Here's a very interesting example of placebos being administered on a routine basis, for years.

  Natural Hygiene, as it is today, can be traced back to Dr Isaac
  Jennings (of Oberlin, Ohio, USA) who, after practising medicine for 20
  years, began to ask questions when, during a fever outbreak in the
  summer of 1815, a patient who rested, drank water and did nothing,
  recovered in absolute record time compared to patients who had been
  medicated. Based on this, Dr Jennings noted similar results with many
  other patients.

  He then went on to treat many patients with what must have been one
  of the first placebo (dummy pill) treatments. In 1822 he gave up
  medical pills, plasters, powders and potions and treated patients with
  pills made from bread and vegetable-coloured water for the next 20
  years. This he only did to keep the patients’ confidence in him. He
  would then advise his patients to correct their lifestyle and diet to
  a more natural approach. He then practised for a further 20 years the
  "do nothing mode of treating disease." He wrote three books, "Medicine
  Reform" (1847), "Philosophy of Human Life" (1852) and "Tree of Life"
  (1867).

  Natural hygiene was often referred to at this stage as Orthopathy
  meaning TRUE or RIGHT AFFECTION or BEHAVIOUR.

  Dr Jennings had a great influence upon Dr R T Trall, who went on to
  do more for the hygiene movement than any man, next to Dr Herbert
  Shelton.
http://www.mary-anns.com/Natural%20Hygiene.htm

I've read this account on other sites as well. The Jennings story can be verified by other sources online. His deliberate use of placebo for so many years is fascinating.

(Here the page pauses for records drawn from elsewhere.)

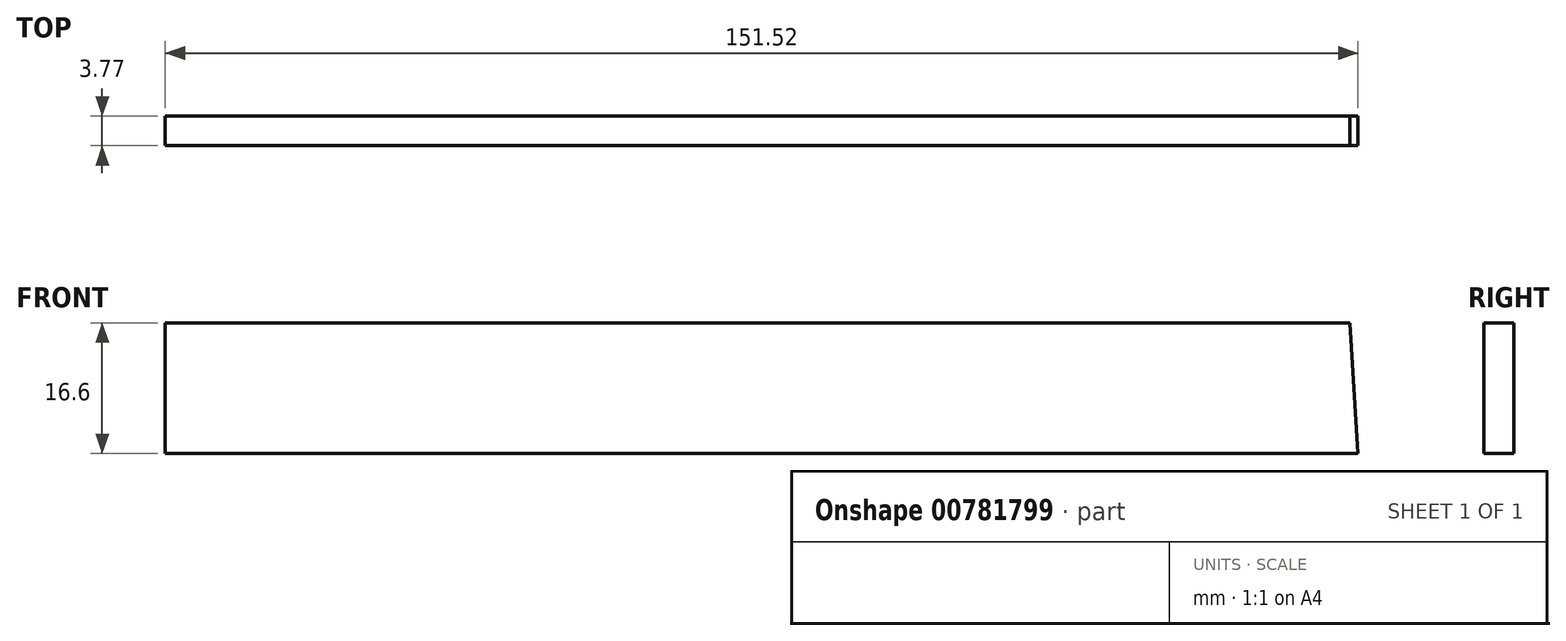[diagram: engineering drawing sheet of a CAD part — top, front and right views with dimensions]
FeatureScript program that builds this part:
annotation { "Feature Type Name" : "Feature", "Feature Type Description" : "" }
export const myFeature = defineFeature(function(context is Context, id is Id, definition is map)
    precondition{}
    {
        {
            var Q0;
            Q0=qCreatedBy(makeId("Front.planeOp"),FACE);
            var sketch = newSketch(context, id + "F0", { "sketchPlane" : qUnion([Q0])});
            skLineSegment(sketch, "E0", {"start": v(78.35, -16.6) * mm, "end": v(-73.17, -16.6) * mm});
            skLineSegment(sketch, "E1", {"start": v(-73.17, -16.6) * mm, "end": v(-73.17, 0) * mm});
            skLineSegment(sketch, "E2", {"start": v(-73.17, 0) * mm, "end": v(77.28, 0) * mm});
            skLineSegment(sketch, "E3", {"start": v(77.28, 0) * mm, "end": v(78.35, -16.6) * mm});
            skSolve(sketch);
        }
        {
            var Q0;
            Q0=makeQuery(id+"F0.imprint","IMPRINT",FACE,{"disambiguationData":[TD([[makeQuery(id+"F0.imprint","IMPRINT",EDGE,{"derivedFrom":sQuery(id+"F0.wireOp",EDGE,"E0")}),-1.0]])]});
            extrude(context, id + "F1", {"entities" : qUnion([Q0]), "depth" : 3.77 * mm, "offsetDistance" : 25.4 * mm});
        }
    });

More information here on Jennings: http://naturalhygienesociety.org/past2.html




I would speculate that when placebos appear to work, it is primarily because they don't do anything

I like your argument but, amazingly, there's some research that seems to indicate that placebos affect a physical change. In cases where heroin was used as a pain killer, a placebo could be blocked using the same chemical that blocks the effect of heroin.

Here's more: http://www.newscientist.com/article/dn7892


And as a further consequence -- real naloxone blocks the effects of placebo morphine.

http://news.ycombinator.com/item?id=567913


You have to bear in mind that before the germ theory of disease (late 19th century) and then penicillin (mid 20th century) doctors didn't know what was causing most disease, and couldn't do anything about it if they did.

Homeopathy hangs around today partly because for many years it provided an alternative to mainstream medicine that was more likely to kill than cure you. The standard 'medicines' were leeches, bleeding, laxatives and emetics to make you throw up. Magic water was, at that time, a sensible alternative by comparison.